Aim of the task –
Write out again the lines starting with the one containing "passando por 56 eclipses e" and ending with the one containing "RELATED SITES", putting "mancha" wherever "sombra" occurs and leaving everything else unchanged. Give only those lines.

————————

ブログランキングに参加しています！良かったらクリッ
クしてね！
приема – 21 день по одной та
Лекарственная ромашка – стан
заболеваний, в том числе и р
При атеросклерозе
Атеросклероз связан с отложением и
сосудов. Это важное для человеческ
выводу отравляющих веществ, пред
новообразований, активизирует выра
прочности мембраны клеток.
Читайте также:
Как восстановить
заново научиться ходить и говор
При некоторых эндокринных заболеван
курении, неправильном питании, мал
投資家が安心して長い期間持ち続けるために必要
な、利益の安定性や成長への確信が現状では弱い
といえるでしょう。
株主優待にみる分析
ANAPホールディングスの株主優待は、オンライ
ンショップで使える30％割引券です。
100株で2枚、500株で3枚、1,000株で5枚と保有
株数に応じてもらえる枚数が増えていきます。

————————

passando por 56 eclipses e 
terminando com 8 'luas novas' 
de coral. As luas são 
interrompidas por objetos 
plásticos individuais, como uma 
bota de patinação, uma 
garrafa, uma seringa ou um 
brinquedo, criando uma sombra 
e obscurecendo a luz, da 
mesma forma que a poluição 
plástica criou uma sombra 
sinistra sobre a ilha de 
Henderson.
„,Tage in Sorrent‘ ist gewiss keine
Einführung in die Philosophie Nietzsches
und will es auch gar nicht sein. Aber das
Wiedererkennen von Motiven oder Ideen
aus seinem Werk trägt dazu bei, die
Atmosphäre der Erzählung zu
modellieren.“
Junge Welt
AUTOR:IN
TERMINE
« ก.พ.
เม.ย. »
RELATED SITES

————————

Answer for this exercise –
passando por 56 eclipses e 
terminando com 8 'luas novas' 
de coral. As luas são 
interrompidas por objetos 
plásticos individuais, como uma 
bota de patinação, uma 
garrafa, uma seringa ou um 
brinquedo, criando uma mancha 
e obscurecendo a luz, da 
mesma forma que a poluição 
plástica criou uma mancha 
sinistra sobre a ilha de 
Henderson.
„,Tage in Sorrent‘ ist gewiss keine
Einführung in die Philosophie Nietzsches
und will es auch gar nicht sein. Aber das
Wiedererkennen von Motiven oder Ideen
aus seinem Werk trägt dazu bei, die
Atmosphäre der Erzählung zu
modellieren.“
Junge Welt
AUTOR:IN
TERMINE
« ก.พ.
เม.ย. »
RELATED SITES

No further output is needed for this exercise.